### Ausgangstext
Kultur - Eine Begriffsdefinition

Feste, Traditionen, Mythen und Rituale sind jahrhundertealte kulturelle Ausdrucksformen.

Was ist eigentlich Kultur und was für Konzepte von Kultur gibt es? So alt wie das Wort selbst (es stammt nämlich aus dem lateinischen Wort cultura), so alt ist auch die Diskussion darüber, was mit Kultur bezeichnet wird. Wir haben es hier mit einer recht langen Begriffsgeschichte zu tun. Zu beschreiben, was denn nun eigentlich Kultur genau ist, ist ein bisschen kompliziert und, zugegeben, auch ein wenig theoretisch.  

Wer gerne mit Spezialwissen glänzt und noch besser vorbereitet sein möchte als andere, ist hier genau richtig. Wer sich nicht gerne allzu ausgiebig mit der Theorie aufhält und eher nach praktischen Tipps für die kulturelle Vorbereitung auf das Auslandsstudium sucht, wird in unseren Ratgebertexten

ganz bestimmt fündig.

Kultur: Ein weites Feld!

### Erfasste Daten
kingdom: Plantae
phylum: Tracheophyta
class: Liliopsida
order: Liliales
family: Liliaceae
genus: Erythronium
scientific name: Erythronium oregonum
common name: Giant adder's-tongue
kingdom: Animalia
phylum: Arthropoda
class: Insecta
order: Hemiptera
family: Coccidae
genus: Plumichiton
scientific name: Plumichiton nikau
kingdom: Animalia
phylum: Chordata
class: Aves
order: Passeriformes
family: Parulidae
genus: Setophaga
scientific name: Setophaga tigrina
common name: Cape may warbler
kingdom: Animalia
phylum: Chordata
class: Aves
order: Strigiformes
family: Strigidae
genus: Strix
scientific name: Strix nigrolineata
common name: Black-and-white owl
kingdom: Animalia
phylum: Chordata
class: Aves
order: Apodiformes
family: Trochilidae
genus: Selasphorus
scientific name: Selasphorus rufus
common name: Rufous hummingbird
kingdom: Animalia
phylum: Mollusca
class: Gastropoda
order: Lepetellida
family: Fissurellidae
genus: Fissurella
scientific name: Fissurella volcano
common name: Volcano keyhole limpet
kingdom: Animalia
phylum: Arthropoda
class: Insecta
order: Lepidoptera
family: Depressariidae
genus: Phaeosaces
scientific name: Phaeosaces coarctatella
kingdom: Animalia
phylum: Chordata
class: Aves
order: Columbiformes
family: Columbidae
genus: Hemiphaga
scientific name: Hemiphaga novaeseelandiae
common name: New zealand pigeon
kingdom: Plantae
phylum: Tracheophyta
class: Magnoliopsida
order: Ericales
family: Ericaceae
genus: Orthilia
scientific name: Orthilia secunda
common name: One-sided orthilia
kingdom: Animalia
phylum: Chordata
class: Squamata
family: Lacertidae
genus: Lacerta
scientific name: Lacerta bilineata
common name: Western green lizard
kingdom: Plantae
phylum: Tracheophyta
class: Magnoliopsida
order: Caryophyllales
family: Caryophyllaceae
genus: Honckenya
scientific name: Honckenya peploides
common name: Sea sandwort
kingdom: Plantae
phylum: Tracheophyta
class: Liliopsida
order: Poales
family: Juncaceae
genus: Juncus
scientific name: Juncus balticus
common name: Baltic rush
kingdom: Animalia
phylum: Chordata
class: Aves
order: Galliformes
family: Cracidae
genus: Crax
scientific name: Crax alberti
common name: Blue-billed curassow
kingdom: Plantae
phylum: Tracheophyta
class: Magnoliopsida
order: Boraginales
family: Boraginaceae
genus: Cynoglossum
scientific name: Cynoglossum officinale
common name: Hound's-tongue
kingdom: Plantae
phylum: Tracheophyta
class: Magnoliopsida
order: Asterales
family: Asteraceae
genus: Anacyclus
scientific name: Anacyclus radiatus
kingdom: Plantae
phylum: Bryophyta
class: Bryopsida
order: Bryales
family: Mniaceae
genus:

### Aufgabenstellung
1 > Aus welchem lateinischen Wort stammt laut Ausgangstext das Wort Kultur?
2 > Gib den Abschnitt des Ausgangstexts wieder, der mit den Worten „Kultur - Eine“ beginnt und nach „Ein weites Feld!“ endet, und ersetze darin „Begriffsgeschichte“ durch „Wortgeschichte“.

### Lösungen im Einzelnen
1 > Aus dem lateinischen Wort cultura.

2 >
Kultur - Eine Begriffsdefinition

Feste, Traditionen, Mythen und Rituale sind jahrhundertealte kulturelle Ausdrucksformen.

Was ist eigentlich Kultur und was für Konzepte von Kultur gibt es? So alt wie das Wort selbst (es stammt nämlich aus dem lateinischen Wort cultura), so alt ist auch die Diskussion darüber, was mit Kultur bezeichnet wird. Wir haben es hier mit einer recht langen Wortgeschichte zu tun. Zu beschreiben, was denn nun eigentlich Kultur genau ist, ist ein bisschen kompliziert und, zugegeben, auch ein wenig theoretisch.  

Wer gerne mit Spezialwissen glänzt und noch besser vorbereitet sein möchte als andere, ist hier genau richtig. Wer sich nicht gerne allzu ausgiebig mit der Theorie aufhält und eher nach praktischen Tipps für die kulturelle Vorbereitung auf das Auslandsstudium sucht, wird in unseren Ratgebertexten

ganz bestimmt fündig.

Kultur: Ein weites Feld!